WHAT TO DO: Output every line of the data below as a JSON list of strings, one string per line, omitting blank lines. Leave the pictures out of the output.

RECORD SET:
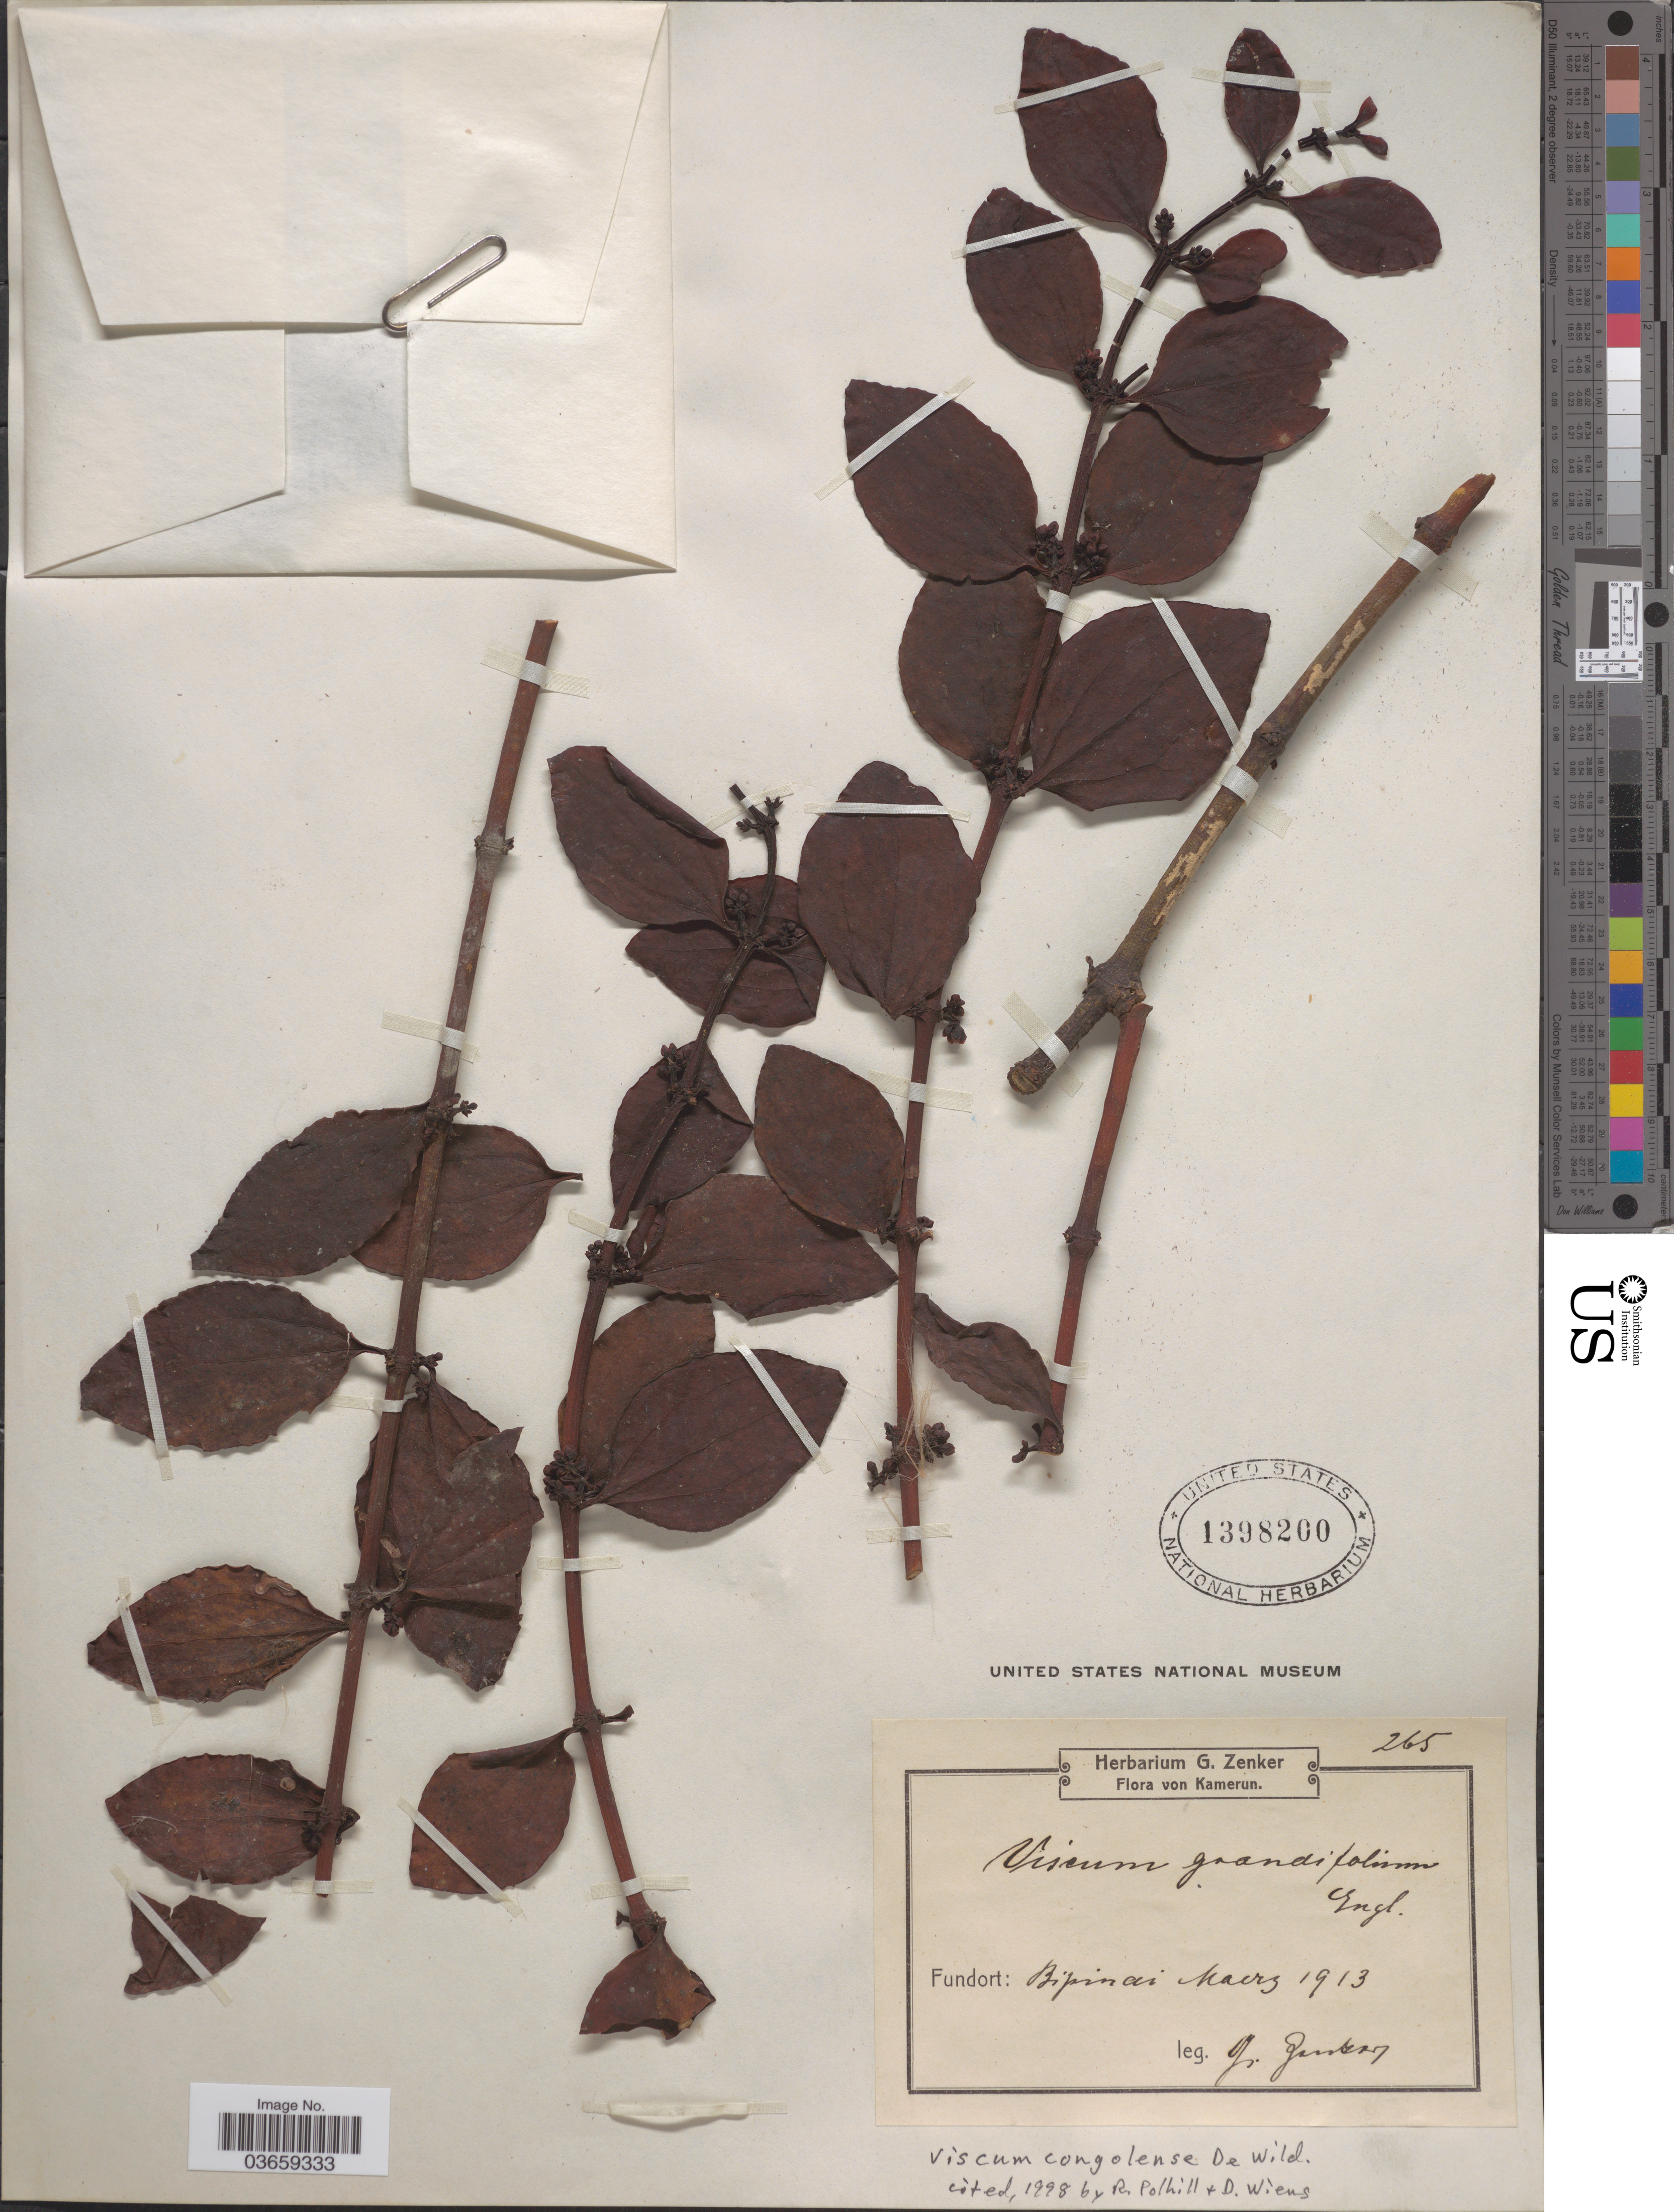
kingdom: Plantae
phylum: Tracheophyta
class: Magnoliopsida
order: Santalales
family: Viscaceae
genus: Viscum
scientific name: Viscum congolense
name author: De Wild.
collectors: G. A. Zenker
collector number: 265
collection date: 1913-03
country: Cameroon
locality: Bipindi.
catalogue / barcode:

EXERCISE OUTPUT:
[
  "kingdom: Plantae",
  "phylum: Tracheophyta",
  "class: Magnoliopsida",
  "order: Santalales",
  "family: Viscaceae",
  "genus: Viscum",
  "scientific name: Viscum congolense",
  "name author: De Wild.",
  "collectors: G. A. Zenker",
  "collector number: 265",
  "collection date: 1913-03",
  "country: Cameroon",
  "locality: Bipindi.",
  "catalogue / barcode:"
]